ASSIGNMENT:
When you reach the records below, output every one exactly as written but leave out any pictures.

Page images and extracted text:
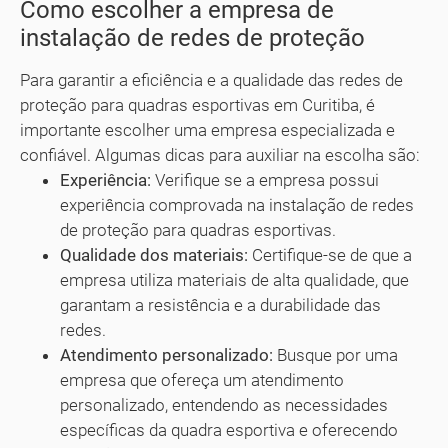
Como escolher a empresa de
instalação de redes de proteção
Para garantir a eficiência e a qualidade das redes de
proteção para quadras esportivas em Curitiba, é
importante escolher uma empresa especializada e
confiável. Algumas dicas para auxiliar na escolha são:
Experiência:
Verifique se a empresa possui
experiência comprovada na instalação de redes
de proteção para quadras esportivas.
Qualidade dos materiais:
Certifique-se de que a
empresa utiliza materiais de alta qualidade, que
garantam a resistência e a durabilidade das
redes.
Atendimento personalizado:
Busque por uma
empresa que ofereça um atendimento
personalizado, entendendo as necessidades
específicas da quadra esportiva e oferecendo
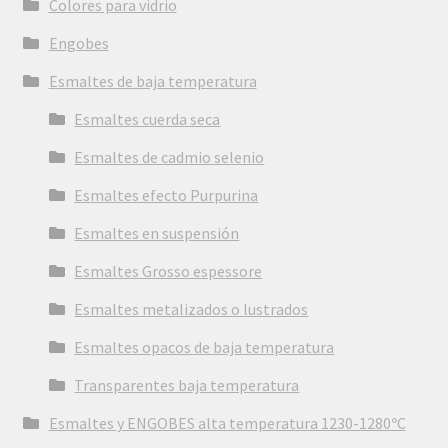
Colores para vidrio
Engobes
Esmaltes de baja temperatura
Esmaltes cuerda seca
Esmaltes de cadmio selenio
Esmaltes efecto Purpurina
Esmaltes en suspensión
Esmaltes Grosso espessore
Esmaltes metalizados o lustrados
Esmaltes opacos de baja temperatura
Transparentes baja temperatura
Esmaltes y ENGOBES alta temperatura 1230-1280ºC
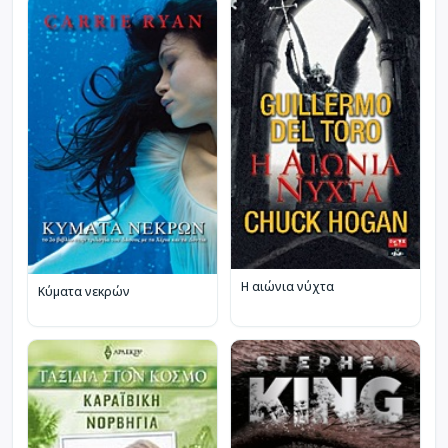
Η αιώνια νύχτα
Κύματα νεκρών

ANSWER:
Como escolher a empresa de
instalação de redes de proteção
Para garantir a eficiência e a qualidade das redes de
proteção para quadras esportivas em Curitiba, é
importante escolher uma empresa especializada e
confiável. Algumas dicas para auxiliar na escolha são:
Experiência:
Verifique se a empresa possui
experiência comprovada na instalação de redes
de proteção para quadras esportivas.
Qualidade dos materiais:
Certifique-se de que a
empresa utiliza materiais de alta qualidade, que
garantam a resistência e a durabilidade das
redes.
Atendimento personalizado:
Busque por uma
empresa que ofereça um atendimento
personalizado, entendendo as necessidades
específicas da quadra esportiva e oferecendo
Colores para vidrio
Engobes
Esmaltes de baja temperatura
Esmaltes cuerda seca
Esmaltes de cadmio selenio
Esmaltes efecto Purpurina
Esmaltes en suspensión
Esmaltes Grosso espessore
Esmaltes metalizados o lustrados
Esmaltes opacos de baja temperatura
Transparentes baja temperatura
Esmaltes y ENGOBES alta temperatura 1230-1280ºC
Η αιώνια νύχτα
Κύματα νεκρών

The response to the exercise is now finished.